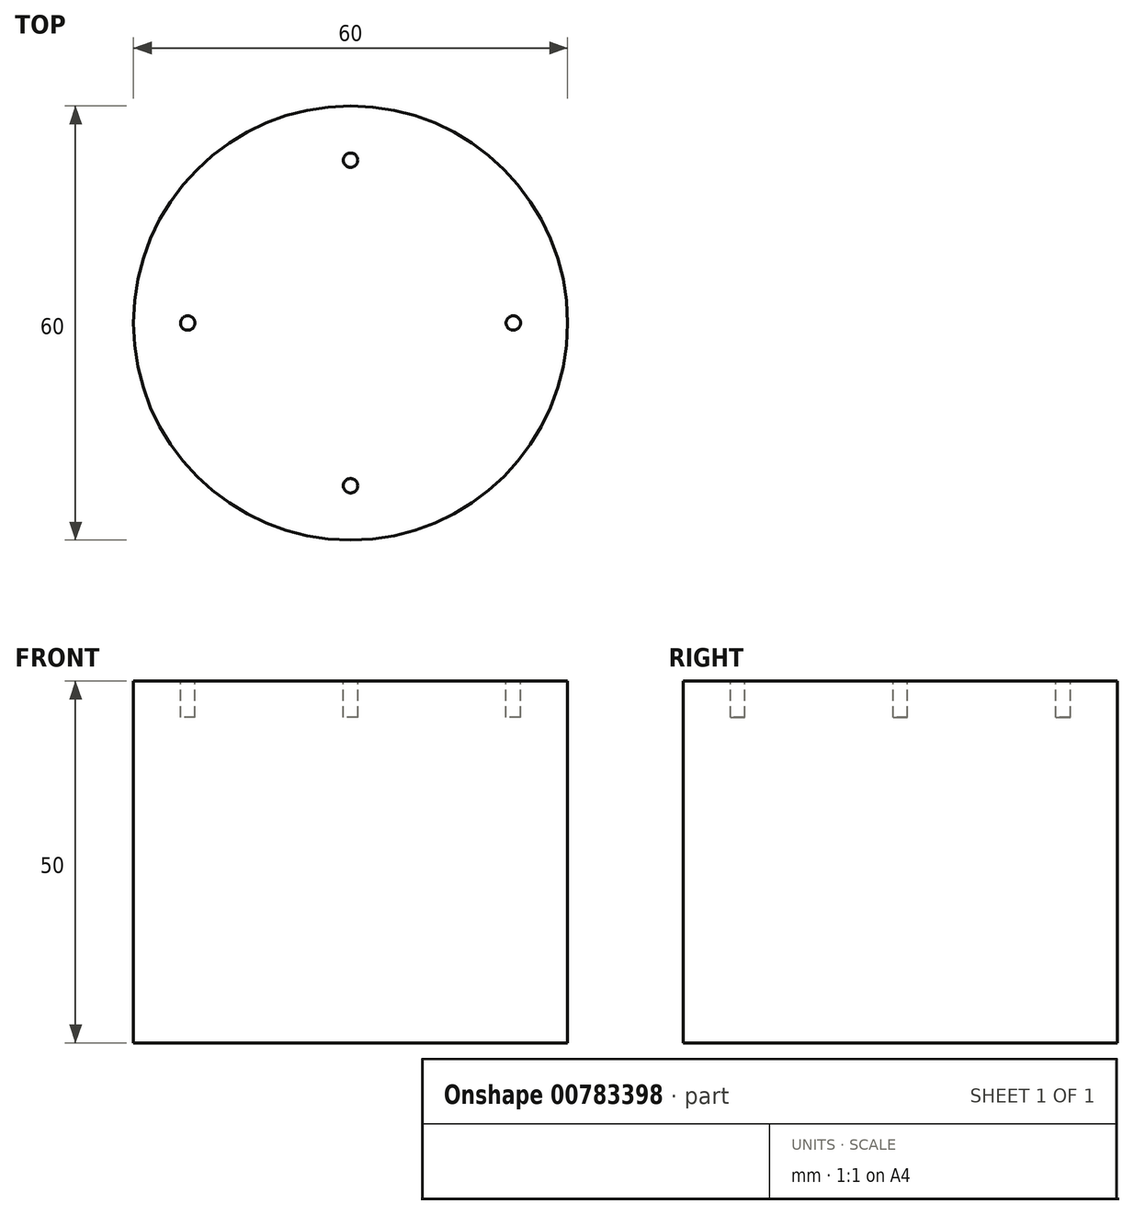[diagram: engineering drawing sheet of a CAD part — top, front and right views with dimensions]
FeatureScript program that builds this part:
annotation { "Feature Type Name" : "Feature", "Feature Type Description" : "" }
export const myFeature = defineFeature(function(context is Context, id is Id, definition is map)
    precondition{}
    {
        {
            var Q0;
            Q0=qCreatedBy(makeId("Top.planeOp"),FACE);
            var sketch = newSketch(context, id + "F0", { "sketchPlane" : qUnion([Q0])});
            skCircle(sketch, "E0", {"center": v(0, 0) * mm, "radius": 30 * mm});
            skSolve(sketch);
        }
        {
            var Q0;
            Q0=makeQuery(id+"F0.imprint","IMPRINT",FACE,{"disambiguationData":[TD([[makeQuery(id+"F0.imprint","IMPRINT",EDGE,{"derivedFrom":sQuery(id+"F0.wireOp",EDGE,"E0")}),1.0]])]});
            extrude(context, id + "F1", {"entities" : qUnion([Q0]), "depth" : 50 * mm, "offsetDistance" : 25 * mm});
        }
        {
            var Q0;
            Q0=makeQuery(id+"F1.opExtrude","CAP_FACE",FACE,{"disambiguationData":[OSD([sQuery(id+"F0.wireOp",EDGE,"E0")])],"isStart":false});
            var sketch = newSketch(context, id + "F2", { "sketchPlane" : qUnion([Q0])});
            skCircle(sketch, "E1", {"center": v(22.5, 0) * mm, "radius": 1 * mm});
            skCircle(sketch, "E2", {"center": v(0, 22.5) * mm, "radius": 1 * mm});
            skCircle(sketch, "E3", {"center": v(-22.5, 0) * mm, "radius": 1 * mm});
            skCircle(sketch, "E4", {"center": v(0, -22.5) * mm, "radius": 1 * mm});
            skSolve(sketch);
        }
        {
            var Q0;
            Q0=makeQuery(id+"F2.imprint","IMPRINT",FACE,{"disambiguationData":[TD([[makeQuery(id+"F2.imprint","IMPRINT",EDGE,{"derivedFrom":sQuery(id+"F2.wireOp",EDGE,"E3")}),1.0]])]});
            var Q1;
            Q1=makeQuery(id+"F2.imprint","IMPRINT",FACE,{"disambiguationData":[TD([[makeQuery(id+"F2.imprint","IMPRINT",EDGE,{"derivedFrom":sQuery(id+"F2.wireOp",EDGE,"E2")}),1.0]])]});
            var Q2;
            Q2=makeQuery(id+"F2.imprint","IMPRINT",FACE,{"disambiguationData":[TD([[makeQuery(id+"F2.imprint","IMPRINT",EDGE,{"derivedFrom":sQuery(id+"F2.wireOp",EDGE,"E1")}),1.0]])]});
            var Q3;
            Q3=makeQuery(id+"F2.imprint","IMPRINT",FACE,{"disambiguationData":[TD([[makeQuery(id+"F2.imprint","IMPRINT",EDGE,{"derivedFrom":sQuery(id+"F2.wireOp",EDGE,"E4")}),1.0]])]});
            extrude(context, id + "F3", {"entities" : qUnion([Q0, Q1, Q2, Q3]), "operationType" : NewBodyOperationType.REMOVE, "oppositeDirection" : true, "depth" : 5 * mm, "offsetDistance" : 25 * mm});
        }
    });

★ ★ ★ ★

GIVEN INSTRUCTION – Count the lines in the records above that contain the string "entities". Reply with the number only.

FULL OUTPUT – 2